**Record excerpts**.
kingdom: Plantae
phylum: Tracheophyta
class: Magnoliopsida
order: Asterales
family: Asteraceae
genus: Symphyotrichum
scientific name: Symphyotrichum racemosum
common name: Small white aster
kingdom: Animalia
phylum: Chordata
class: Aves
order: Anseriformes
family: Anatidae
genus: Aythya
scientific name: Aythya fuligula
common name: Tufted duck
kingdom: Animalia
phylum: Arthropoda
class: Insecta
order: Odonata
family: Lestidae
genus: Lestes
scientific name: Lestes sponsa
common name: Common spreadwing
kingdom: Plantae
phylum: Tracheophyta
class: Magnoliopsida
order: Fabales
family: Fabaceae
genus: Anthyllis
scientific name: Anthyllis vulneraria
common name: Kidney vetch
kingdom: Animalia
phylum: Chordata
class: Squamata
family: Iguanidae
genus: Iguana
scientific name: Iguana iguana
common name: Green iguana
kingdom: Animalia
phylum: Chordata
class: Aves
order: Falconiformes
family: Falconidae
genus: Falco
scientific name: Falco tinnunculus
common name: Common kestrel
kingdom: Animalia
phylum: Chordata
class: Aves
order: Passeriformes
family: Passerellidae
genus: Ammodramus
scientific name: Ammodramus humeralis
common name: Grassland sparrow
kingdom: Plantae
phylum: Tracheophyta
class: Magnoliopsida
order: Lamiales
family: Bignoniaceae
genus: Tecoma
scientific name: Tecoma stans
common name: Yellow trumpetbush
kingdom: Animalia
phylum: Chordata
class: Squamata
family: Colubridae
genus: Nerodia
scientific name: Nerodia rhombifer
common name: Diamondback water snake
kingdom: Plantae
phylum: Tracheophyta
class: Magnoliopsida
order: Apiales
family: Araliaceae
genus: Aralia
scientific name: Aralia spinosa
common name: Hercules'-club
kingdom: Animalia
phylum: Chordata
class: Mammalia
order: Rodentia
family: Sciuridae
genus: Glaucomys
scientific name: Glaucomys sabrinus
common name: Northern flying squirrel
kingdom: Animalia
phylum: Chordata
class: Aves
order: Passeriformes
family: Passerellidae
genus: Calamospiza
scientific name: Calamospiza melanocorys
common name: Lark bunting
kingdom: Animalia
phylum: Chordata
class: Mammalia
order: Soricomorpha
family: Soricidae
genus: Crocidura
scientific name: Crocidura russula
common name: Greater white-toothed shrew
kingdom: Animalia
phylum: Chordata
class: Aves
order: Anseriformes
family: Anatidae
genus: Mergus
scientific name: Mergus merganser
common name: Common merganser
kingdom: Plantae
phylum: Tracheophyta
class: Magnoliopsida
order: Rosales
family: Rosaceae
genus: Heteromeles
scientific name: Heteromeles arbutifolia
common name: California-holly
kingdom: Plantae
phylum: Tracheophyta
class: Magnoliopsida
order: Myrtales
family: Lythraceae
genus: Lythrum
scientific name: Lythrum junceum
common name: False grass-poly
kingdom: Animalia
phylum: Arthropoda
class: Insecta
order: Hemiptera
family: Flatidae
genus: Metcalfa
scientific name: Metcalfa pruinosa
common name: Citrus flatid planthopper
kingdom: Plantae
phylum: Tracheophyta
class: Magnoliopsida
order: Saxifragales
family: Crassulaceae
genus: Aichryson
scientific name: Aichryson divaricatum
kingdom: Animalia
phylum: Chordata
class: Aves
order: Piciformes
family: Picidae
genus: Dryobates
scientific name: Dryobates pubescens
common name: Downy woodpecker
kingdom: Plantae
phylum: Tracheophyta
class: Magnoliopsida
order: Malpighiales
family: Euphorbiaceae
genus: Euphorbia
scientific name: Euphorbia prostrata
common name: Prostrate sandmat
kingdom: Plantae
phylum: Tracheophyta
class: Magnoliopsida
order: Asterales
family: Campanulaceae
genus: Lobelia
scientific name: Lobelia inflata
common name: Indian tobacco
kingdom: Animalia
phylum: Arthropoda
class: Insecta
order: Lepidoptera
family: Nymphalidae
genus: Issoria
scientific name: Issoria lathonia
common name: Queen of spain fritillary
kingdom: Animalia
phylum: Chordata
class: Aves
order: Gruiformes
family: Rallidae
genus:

**Task goal**. Reproduce all of the data above verbatim, from the first entry through the last.

**Exercise solution**.
kingdom: Plantae
phylum: Tracheophyta
class: Magnoliopsida
order: Asterales
family: Asteraceae
genus: Symphyotrichum
scientific name: Symphyotrichum racemosum
common name: Small white aster
kingdom: Animalia
phylum: Chordata
class: Aves
order: Anseriformes
family: Anatidae
genus: Aythya
scientific name: Aythya fuligula
common name: Tufted duck
kingdom: Animalia
phylum: Arthropoda
class: Insecta
order: Odonata
family: Lestidae
genus: Lestes
scientific name: Lestes sponsa
common name: Common spreadwing
kingdom: Plantae
phylum: Tracheophyta
class: Magnoliopsida
order: Fabales
family: Fabaceae
genus: Anthyllis
scientific name: Anthyllis vulneraria
common name: Kidney vetch
kingdom: Animalia
phylum: Chordata
class: Squamata
family: Iguanidae
genus: Iguana
scientific name: Iguana iguana
common name: Green iguana
kingdom: Animalia
phylum: Chordata
class: Aves
order: Falconiformes
family: Falconidae
genus: Falco
scientific name: Falco tinnunculus
common name: Common kestrel
kingdom: Animalia
phylum: Chordata
class: Aves
order: Passeriformes
family: Passerellidae
genus: Ammodramus
scientific name: Ammodramus humeralis
common name: Grassland sparrow
kingdom: Plantae
phylum: Tracheophyta
class: Magnoliopsida
order: Lamiales
family: Bignoniaceae
genus: Tecoma
scientific name: Tecoma stans
common name: Yellow trumpetbush
kingdom: Animalia
phylum: Chordata
class: Squamata
family: Colubridae
genus: Nerodia
scientific name: Nerodia rhombifer
common name: Diamondback water snake
kingdom: Plantae
phylum: Tracheophyta
class: Magnoliopsida
order: Apiales
family: Araliaceae
genus: Aralia
scientific name: Aralia spinosa
common name: Hercules'-club
kingdom: Animalia
phylum: Chordata
class: Mammalia
order: Rodentia
family: Sciuridae
genus: Glaucomys
scientific name: Glaucomys sabrinus
common name: Northern flying squirrel
kingdom: Animalia
phylum: Chordata
class: Aves
order: Passeriformes
family: Passerellidae
genus: Calamospiza
scientific name: Calamospiza melanocorys
common name: Lark bunting
kingdom: Animalia
phylum: Chordata
class: Mammalia
order: Soricomorpha
family: Soricidae
genus: Crocidura
scientific name: Crocidura russula
common name: Greater white-toothed shrew
kingdom: Animalia
phylum: Chordata
class: Aves
order: Anseriformes
family: Anatidae
genus: Mergus
scientific name: Mergus merganser
common name: Common merganser
kingdom: Plantae
phylum: Tracheophyta
class: Magnoliopsida
order: Rosales
family: Rosaceae
genus: Heteromeles
scientific name: Heteromeles arbutifolia
common name: California-holly
kingdom: Plantae
phylum: Tracheophyta
class: Magnoliopsida
order: Myrtales
family: Lythraceae
genus: Lythrum
scientific name: Lythrum junceum
common name: False grass-poly
kingdom: Animalia
phylum: Arthropoda
class: Insecta
order: Hemiptera
family: Flatidae
genus: Metcalfa
scientific name: Metcalfa pruinosa
common name: Citrus flatid planthopper
kingdom: Plantae
phylum: Tracheophyta
class: Magnoliopsida
order: Saxifragales
family: Crassulaceae
genus: Aichryson
scientific name: Aichryson divaricatum
kingdom: Animalia
phylum: Chordata
class: Aves
order: Piciformes
family: Picidae
genus: Dryobates
scientific name: Dryobates pubescens
common name: Downy woodpecker
kingdom: Plantae
phylum: Tracheophyta
class: Magnoliopsida
order: Malpighiales
family: Euphorbiaceae
genus: Euphorbia
scientific name: Euphorbia prostrata
common name: Prostrate sandmat
kingdom: Plantae
phylum: Tracheophyta
class: Magnoliopsida
order: Asterales
family: Campanulaceae
genus: Lobelia
scientific name: Lobelia inflata
common name: Indian tobacco
kingdom: Animalia
phylum: Arthropoda
class: Insecta
order: Lepidoptera
family: Nymphalidae
genus: Issoria
scientific name: Issoria lathonia
common name: Queen of spain fritillary
kingdom: Animalia
phylum: Chordata
class: Aves
order: Gruiformes
family: Rallidae
genus:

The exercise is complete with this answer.